-------- Data for this exercise
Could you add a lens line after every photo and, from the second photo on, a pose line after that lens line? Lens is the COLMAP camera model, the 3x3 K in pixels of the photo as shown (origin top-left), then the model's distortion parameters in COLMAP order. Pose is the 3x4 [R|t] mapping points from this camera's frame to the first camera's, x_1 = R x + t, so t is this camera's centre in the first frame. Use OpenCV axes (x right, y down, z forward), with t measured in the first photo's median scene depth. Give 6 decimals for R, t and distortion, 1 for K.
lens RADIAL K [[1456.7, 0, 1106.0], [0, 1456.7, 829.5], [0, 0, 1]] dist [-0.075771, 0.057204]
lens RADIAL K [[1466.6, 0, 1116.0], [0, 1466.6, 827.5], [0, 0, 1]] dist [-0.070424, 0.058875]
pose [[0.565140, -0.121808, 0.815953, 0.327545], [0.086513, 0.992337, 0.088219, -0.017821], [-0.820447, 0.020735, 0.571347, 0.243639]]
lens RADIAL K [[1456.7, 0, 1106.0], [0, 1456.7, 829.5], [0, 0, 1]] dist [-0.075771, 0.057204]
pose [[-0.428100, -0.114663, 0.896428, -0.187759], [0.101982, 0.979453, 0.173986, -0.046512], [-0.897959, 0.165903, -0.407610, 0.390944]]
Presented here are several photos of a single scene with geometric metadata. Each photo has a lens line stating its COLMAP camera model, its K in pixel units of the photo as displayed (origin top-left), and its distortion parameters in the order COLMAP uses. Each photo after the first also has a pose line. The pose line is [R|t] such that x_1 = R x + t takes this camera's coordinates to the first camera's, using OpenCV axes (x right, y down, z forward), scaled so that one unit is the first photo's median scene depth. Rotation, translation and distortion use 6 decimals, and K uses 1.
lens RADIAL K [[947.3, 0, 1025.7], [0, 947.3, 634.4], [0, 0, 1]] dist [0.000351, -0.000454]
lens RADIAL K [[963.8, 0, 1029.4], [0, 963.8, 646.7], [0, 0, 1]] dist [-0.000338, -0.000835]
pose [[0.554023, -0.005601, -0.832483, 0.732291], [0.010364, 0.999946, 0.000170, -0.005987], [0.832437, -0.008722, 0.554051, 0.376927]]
----------------
What the task asks: Using the material above, restate each entry exactly as it stands.

Your response:
Could you add a lens line after every photo and, from the second photo on, a pose line after that lens line? Lens is the COLMAP camera model, the 3x3 K in pixels of the photo as shown (origin top-left), then the model's distortion parameters in COLMAP order. Pose is the 3x4 [R|t] mapping points from this camera's frame to the first camera's, x_1 = R x + t, so t is this camera's centre in the first frame. Use OpenCV axes (x right, y down, z forward), with t measured in the first photo's median scene depth. Give 6 decimals for R, t and distortion, 1 for K.
lens RADIAL K [[1456.7, 0, 1106.0], [0, 1456.7, 829.5], [0, 0, 1]] dist [-0.075771, 0.057204]
lens RADIAL K [[1466.6, 0, 1116.0], [0, 1466.6, 827.5], [0, 0, 1]] dist [-0.070424, 0.058875]
pose [[0.565140, -0.121808, 0.815953, 0.327545], [0.086513, 0.992337, 0.088219, -0.017821], [-0.820447, 0.020735, 0.571347, 0.243639]]
lens RADIAL K [[1456.7, 0, 1106.0], [0, 1456.7, 829.5], [0, 0, 1]] dist [-0.075771, 0.057204]
pose [[-0.428100, -0.114663, 0.896428, -0.187759], [0.101982, 0.979453, 0.173986, -0.046512], [-0.897959, 0.165903, -0.407610, 0.390944]]
Presented here are several photos of a single scene with geometric metadata. Each photo has a lens line stating its COLMAP camera model, its K in pixel units of the photo as displayed (origin top-left), and its distortion parameters in the order COLMAP uses. Each photo after the first also has a pose line. The pose line is [R|t] such that x_1 = R x + t takes this camera's coordinates to the first camera's, using OpenCV axes (x right, y down, z forward), scaled so that one unit is the first photo's median scene depth. Rotation, translation and distortion use 6 decimals, and K uses 1.
lens RADIAL K [[947.3, 0, 1025.7], [0, 947.3, 634.4], [0, 0, 1]] dist [0.000351, -0.000454]
lens RADIAL K [[963.8, 0, 1029.4], [0, 963.8, 646.7], [0, 0, 1]] dist [-0.000338, -0.000835]
pose [[0.554023, -0.005601, -0.832483, 0.732291], [0.010364, 0.999946, 0.000170, -0.005987], [0.832437, -0.008722, 0.554051, 0.376927]]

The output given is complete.